I think the in the kitchen you have to use some light colors because from my point of view it’s pretty dark in there . If not u can use some under cabinet lights but I think light colors would be better, just my 2 cents. There are many tips you can use on this blog, I personally found it very useful when I was remodeling my kitchen I hope it will be of great help to you too


----------



## Windows on Wash (Aug 30, 2011)

ddawg16 said:


> Don't worry about 'style'....chances are you can't afford 'todays style'.
> 
> Except for getting rid of the smoke smell.....don't do anything....for now....
> 
> ...


+1 

Great advice here John.


----------



## r0ckstarr (Jan 8, 2013)

Bennylava said:


> Hmm I hadn't given much thought to the "style".


Style is what is new and popular. Style changes every few months. 

Find things YOU like, and go with that. Create your own "style". There's no set template that you have to follow. Spend plenty of time researching what can be done, what you can handle, and how to do it.

Remember. Home improvement goes in these steps.

1. Make it safe.
2. Make it reliable.
3. Make it pretty.


----------



## Bennylava (Mar 22, 2013)

Thanks for all the help and replies everyone. I will be taking all advice. It all sounds like good advice to me. Most of what has been mentioned, I was already planning to do. I was not sure if I had thought of everything though. 



ddawg16 said:


> Question.....do you have gas? If so...start thinking about swapping out that stove and oven....gas will save you a boat load of money


Yes the house does have gas. As do I. :laughing: But I was told that these days, gas really isn't all that different from electricity in price. Don't know if its true or not. 



wkearney99 said:


> Which will be the perfect time to get rid of that awful electric cooktop and hideous drop-in sink.


What other type of sink would you recommend? Are there better ones to go with besides drop-in?


----------



## wkearney99 (Apr 8, 2009)

Which sink is purely a matter of what your style prefers. I like undermount sinks as they don't provide that nasty lip for crud to collect under. But they do require a very precise cut-out of the opening.
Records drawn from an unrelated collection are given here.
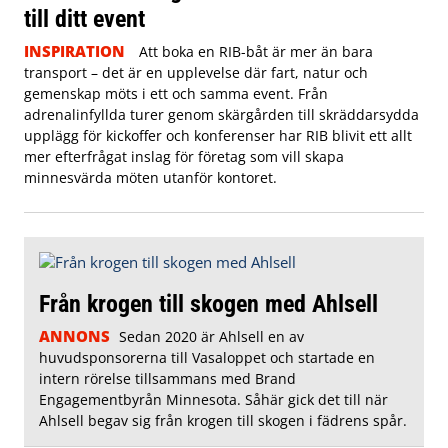
till ditt event
INSPIRATION
Att boka en RIB-båt är mer än bara
transport – det är en upplevelse där fart, natur och
gemenskap möts i ett och samma event. Från
adrenalinfyllda turer genom skärgården till skräddarsydda
upplägg för kickoffer och konferenser har RIB blivit ett allt
mer efterfrågat inslag för företag som vill skapa
minnesvärda möten utanför kontoret.
Från krogen till skogen med Ahlsell
ANNONS
Sedan 2020 är Ahlsell en av
huvudsponsorerna till Vasaloppet och startade en
intern rörelse tillsammans med Brand
Engagementbyrån Minnesota. Såhär gick det till när
Ahlsell begav sig från krogen till skogen i fädrens spår.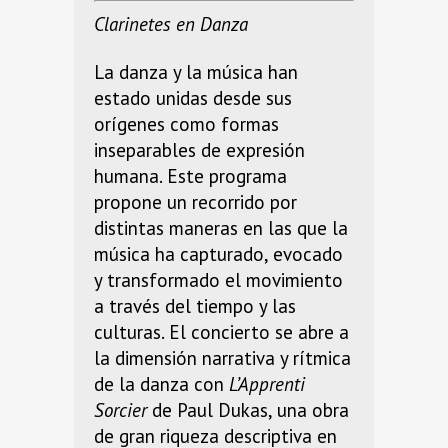
Clarinetes en Danza
La danza y la música han
estado unidas desde sus
orígenes como formas
inseparables de expresión
humana. Este programa
propone un recorrido por
distintas maneras en las que la
música ha capturado, evocado
y transformado el movimiento
a través del tiempo y las
culturas. El concierto se abre a
la dimensión narrativa y rítmica
de la danza con
L’Apprenti
Sorcier
de Paul Dukas, una obra
de gran riqueza descriptiva en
A drop-in doesn't require that, which often makes the install of them less expensive as the hole can be cut in the field and not have to look perfect. But if you're going to spend some money on the counter you'd just get them to cut the hole while fabricating the top. 

I don't know anyone that has gas cooktops that ever wishes they had electric. I've known plenty that hate electric. Yes, electrical induction tops are versatile but they require very specific kinds of pots. So unless you're certain your existing pots will work then you've got to buy all new ones to work with induction. We went with a GE 48" gas unit for our new kitchen.

If you're faced with budgetary limits (and who isn't) then if you 'have to' keep something just make sure the opening it needs can be filled by something new. As in, if you have to keep the cooktop then just make sure what newer models would fit in the same (or larger) hole.

It's better to spend money on the overall design of the kitchen than on the appliances themselves. The appliances can always be replaced/upgraded but a bad design can really ruin how usable the kitchen might be.


----------



## Bennylava (Mar 22, 2013)

But aren't you going to have some kind of lip with an under mount sink as well? Not very familiar with them.


----------



## wkearney99 (Apr 8, 2009)

Sure, there's a seam between the underside of the counter and the sink. But that's a lot different than the edge that sticks up on top of a counter when you use a drop-in. That lip tends to catch all kinds of filth. That and you don't have an easy way to sweep any liquids into the sink (either spills or while cleaning). Eventually anything you use to seal that drop-in to the sink will fail, potentially leading to leaks that damage the counter and cabinets below. 

The only place we'll be using a drop-in will be for a utility sink. That provides a way to use the edge of the sink as part of the work process. We're going to use this one: _Mustee Vector 25_. The molded drain edge should come in handy for that sort of sink.


----------



## alexjoe (Jun 10, 2013)

If you like that attending again at atomic amend the colors. Whether or not you accumulate the abuse is up to you. And, of course, plan on replacing all the window treatments.


----------



## patrickbuzacott (Jun 17, 2013)

Great looking house you got there, though you’d need a couple of things to make it look better. How about adding window frosting on the windows and doors? You don’t need to completely frost them, and there are frosting designs you can apply on them too.


----------



## mrs fix it (Oct 9, 2011)

patrickbuzacott said:


> Great looking house you got there, though you&#146;d need a couple of things to make it look better. How about adding window frosting on the windows and doors? You don&#146;t need to completely frost them, and there are frosting designs you can apply on them too.


I wonder what your obsession is with frosting windows!


----------



## r0ckstarr (Jan 8, 2013)

mrs fix it said:


> I wonder what your obsession is with frosting windows!


Spammer.


----------